# Civilization anyone?



## Caseyboy (Feb 13, 2012)

Caseyboy submitted a new Article:

Civilization anyone?



> An Opinion.
> 
> Much of what we know will be lost if a major shift happens in most societies. People get so enmeshed in trying to survive from day to day simply to get by. We go about working in the trades, in business and factories, and we forget our technology, simply stated, we take them for granted and much more which took hundreds if not thousands of years to develop. It gets set aside in our senses because it isn't that important. We take it as a given. Of course, surviving is the most...

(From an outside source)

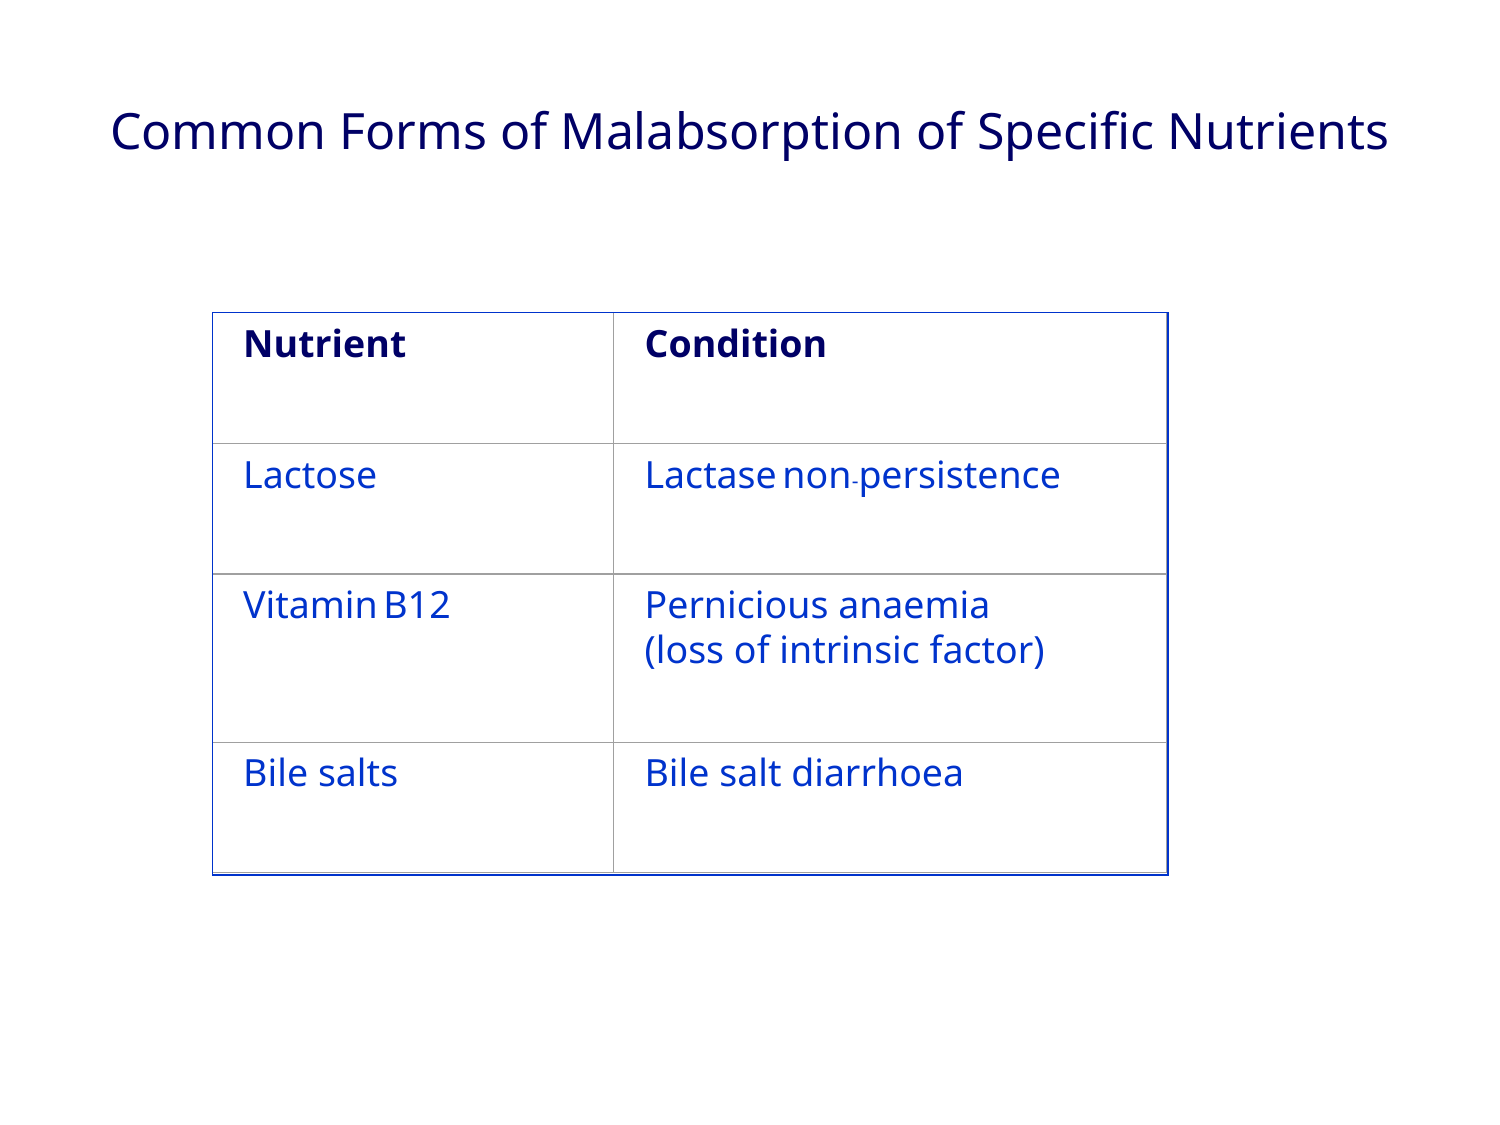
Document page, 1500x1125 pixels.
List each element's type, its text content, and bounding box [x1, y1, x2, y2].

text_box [212, 312, 1167, 874]
text_box Common Forms of Malabsorption of Specific Nutrients [55, 62, 1445, 220]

Read more about this article here...


----------



## 101airborne (Jan 29, 2010)

I'm not so sure "forget" is the correct word. But more complacency. We tend to think what we have be it technology, food on the shelves, readily available clothes and so on will always be there.


----------



## Caseyboy (Feb 13, 2012)

Perhaps you're correct in your assessment. I tend to look at things with a surgical and realistic approach. Think about where we would be today if the Great Library hadn't been destroyed thousands of years ago. How many secrets we lost through wars, the huge movements of the earth's population when people were forced to move, or migrate from one geographic locale to another. They left carrying the bare basics because they could only carry so much. Secrets that are long-lost to us pertaining to how man did things such as carving stone with incredible precision without, (I'm guessing on this one) machines or power tools such as the incredible carved and shaped stones in South America or in the Egyptian Tombs? How so many same style of stone buildings are found all over the world obviously built from shared technology. So much more that cannot be a coincidence, or happenstance. Those ancient beings used (shared) the same technology and much of it cannot be reproduced today. That just staggers the imagination.


----------